Smith William R, Qi Weikai
Department of Mathematics and Statistics, University of Guelph, Guelph, Ontario N1G 2W1, Canada.
Department of Chemistry, University of Guelph, Guelph, Ontario N1G 2W1, Canada.
ACS Cent Sci. 2018 Sep 26;4(9):1185-1193. doi: 10.1021/acscentsci.8b00361. Epub 2018 Aug 23.
The molecular simulation of chemical reaction equilibrium (CRE) is a challenging and important problem of broad applicability in chemistry and chemical engineering. The primary molecular-based approach for solving this problem has been the reaction ensemble Monte Carlo (REMC) algorithm [Turner et al. Molec. Simulation2008, 34, (2), 119-146], based on classical force-field methodology. In spite of the vast improvements in computer hardware and software since its original development almost 25 years ago, its more widespread application is impeded by its computational inefficiency. A fundamental problem is that its MC basis inhibits the implementation of significant parallelization, and its successful implementation often requires system-specific tailoring and the incorporation of special MC approaches such as replica exchange, expanded ensemble, umbrella sampling, configurational bias, and continuous fractional component methodologies. We describe herein a novel CRE algorithm (reaction ensemble molecular dynamics, ReMD) that exploits modern computer hardware and software capabilities, and which can be straightforwardly implemented for systems of arbitrary size and complexity by exploiting the parallel computing methodology incorporated within many MD software packages (herein, we use GROMACS for illustrative purposes). The ReMD algorithm utilizes these features in the context of a macroscopically inspired and generally applicable free energy minimization approach based on the iterative approximation of the system Gibbs free energy function by a mathematically simple convex ideal solution model using the composition at each iteration as a reference state.

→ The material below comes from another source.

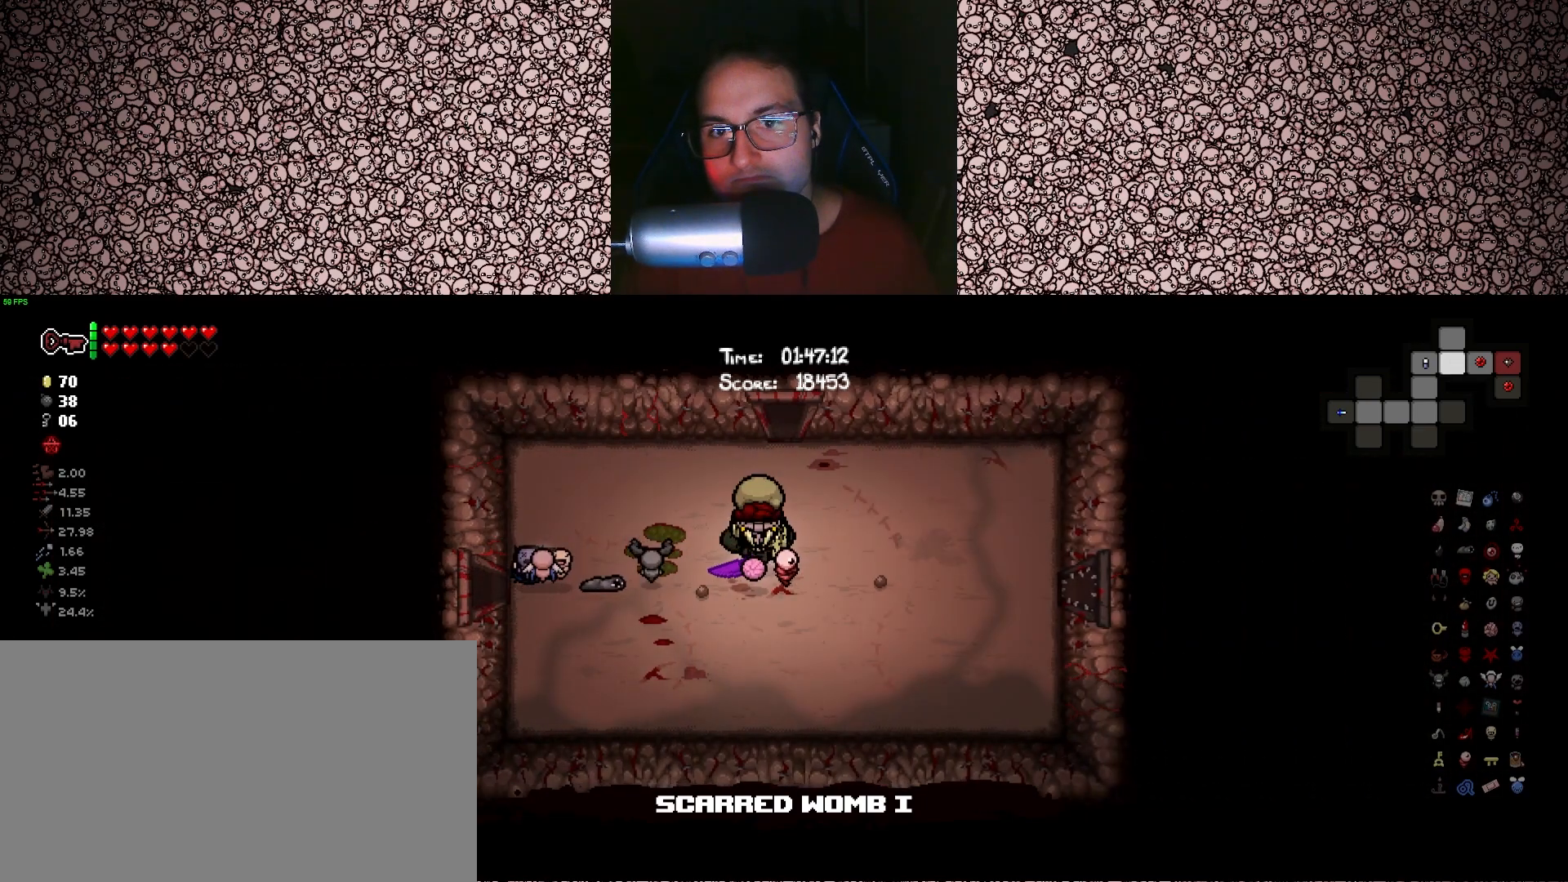
{"keys": ["tab"], "events": [[100, "d", "up"], [483, "w", "up"]]}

Finally, we additionally describe a simple and computationally efficient method to estimate the equilibrium concentrations of species present in very small amounts relative to others in the primary calculation. To demonstrate the algorithm, we show its application to two classic example systems considered previously in the literature: the N-O-NO system and the ammonia synthesis system.
化学反应平衡(CRE)的分子模拟是化学和化学工程领域中一个具有挑战性且重要的问题,具有广泛的适用性。解决这个问题的主要基于分子的方法是反应系综蒙特卡罗(REMC)算法[特纳等人,《分子模拟》,2008年,34卷,(2)期,119 - 146页],该算法基于经典力场方法。尽管自近25年前首次开发以来,计算机硬件和软件有了巨大改进,但其计算效率低下阻碍了它更广泛的应用。一个根本问题是其蒙特卡罗基础抑制了显著并行化的实现,并且其成功实现通常需要针对特定系统进行定制,并纳入特殊的蒙特卡罗方法,如副本交换、扩展系综、伞形采样、构型偏倚和连续分数组分方法。我们在此描述一种新颖的CRE算法(反应系综分子动力学,ReMD),它利用了现代计算机硬件和软件的能力,并且通过利用许多分子动力学软件包中包含的并行计算方法,可以直接应用于任意大小和复杂度的系统(在此,我们以GROMACS为例进行说明)。ReMD算法在基于宏观启发且普遍适用的自由能最小化方法的背景下利用了这些特性,该方法基于通过使用每次迭代时的组成作为参考态,用数学上简单的凸理想溶液模型对系统吉布斯自由能函数进行迭代近似。最后,我们还描述了一种简单且计算高效的方法,用于估计在主要计算中相对于其他物质含量极少的物种的平衡浓度。为了演示该算法,我们展示了它在文献中先前考虑的两个经典示例系统中的应用:N - O - NO系统和氨合成系统。